Cranial irradiation for the treatment of brain cancer elicits progressive and severe cognitive dysfunction that is associated with significant neuropathology. Radiation injury in the CNS has been linked to persistent microglial activation, and we find upregulation of pro-inflammatory genes even 6 weeks after irradiation. We hypothesize that depletion of microglia in the irradiated brain would have a neuroprotective effect. Adult mice received acute head only irradiation (9 Gy) and were administered a dietary inhibitor (PLX5622) of colony stimulating factor-1 receptor (CSF1R) to deplete microglia post-irradiation. Cohorts of mice maintained on a normal and PLX5662 diet were analyzed for cognitive changes using a battery of behavioral tasks 4–6 weeks later. PLX5622 treatment caused a rapid and near complete elimination of microglia in the brain within 3 days of treatment. Irradiation of animals given a normal diet caused characteristic behavioral deficits designed to test medial pre-frontal cortex (mPFC) and hippocampal learning and memory and caused increased microglial activation. Animals receiving the PLX5622 diet exhibited no radiation-induced cognitive deficits, and exhibited near complete loss of IBA-1 and CD68 positive microglia in the mPFC and hippocampus. Our data demonstrate that elimination of microglia through CSF1R inhibition can ameliorate radiation-induced cognitive deficits in mice.

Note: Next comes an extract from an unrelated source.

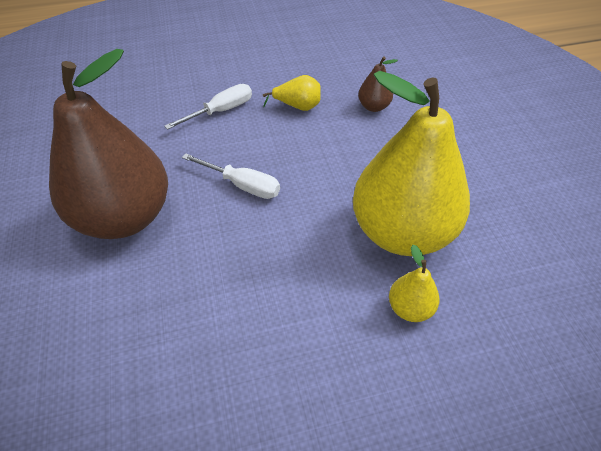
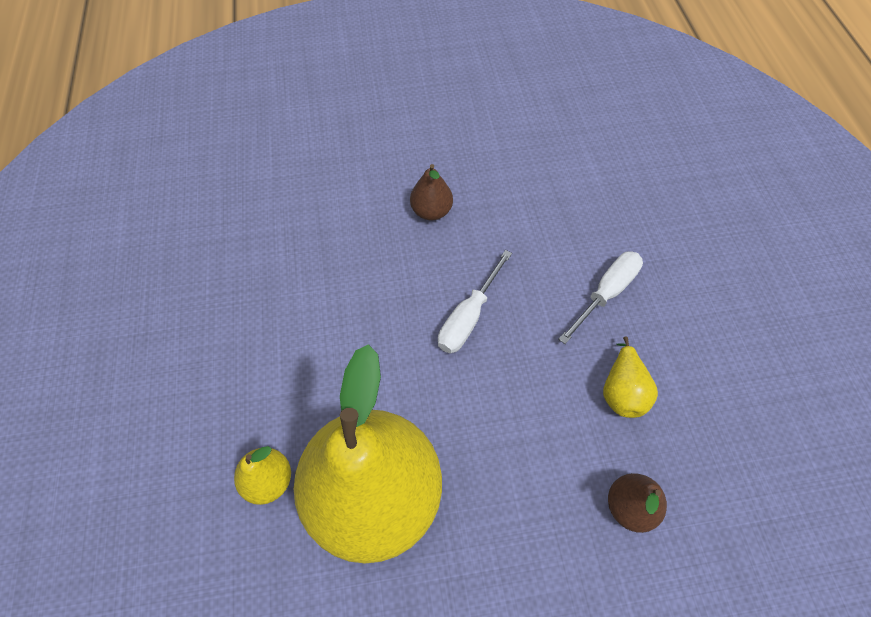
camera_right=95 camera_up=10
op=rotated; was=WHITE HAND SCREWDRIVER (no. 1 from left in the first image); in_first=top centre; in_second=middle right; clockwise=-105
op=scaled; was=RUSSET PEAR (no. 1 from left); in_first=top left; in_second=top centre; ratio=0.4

Mitochondrial-Targeted Human Catalase Affords Neuroprotection From Proton Irradiation

Significant past work has linked radiation exposure of the CNS to elevated levels of oxidative stress and inflammation. These secondary reactive processes are both dynamic and persistent and are believed to compromise the functionality of the CNS, in part, by disrupting endogenous neurogenesis in the hippocampus. While evidence has shown neurogenesis to be sensitive to irradiation and redox state, the mechanistic basis underlying these effects is incompletely understood. To clarify the role of reactive oxygen species (ROS) in mediating radiation-induced changes in neurogenesis we have analyzed transgenic mice that overexpress human catalase localized to the mitochondria. With this model, we investigated the consequences of low dose and clinically relevant proton irradiation on neurogenesis, and how that process is modified in response to genetic disruption of mitochondrial ROS levels. In unirradiated animals, basal neurogenesis was improved significantly by reductions in mitochondrial ROS. In animals subjected to proton exposure, hippocampal progenitor cell proliferation was attenuated significantly by overexpression of human catalase in the mitochondria. Furthermore, expression of the MCAT transgene significantly improved neurogenesis in WT animals after low-dose proton exposure (0.5 Gy), with similar trends observed at higher dose (2 Gy). Our report documents for the first time the impact of proton irradiation on hippocampal neurogenesis, and the neuroprotective properties of reducing mitochondrial ROS through the targeted overexpression of catalase.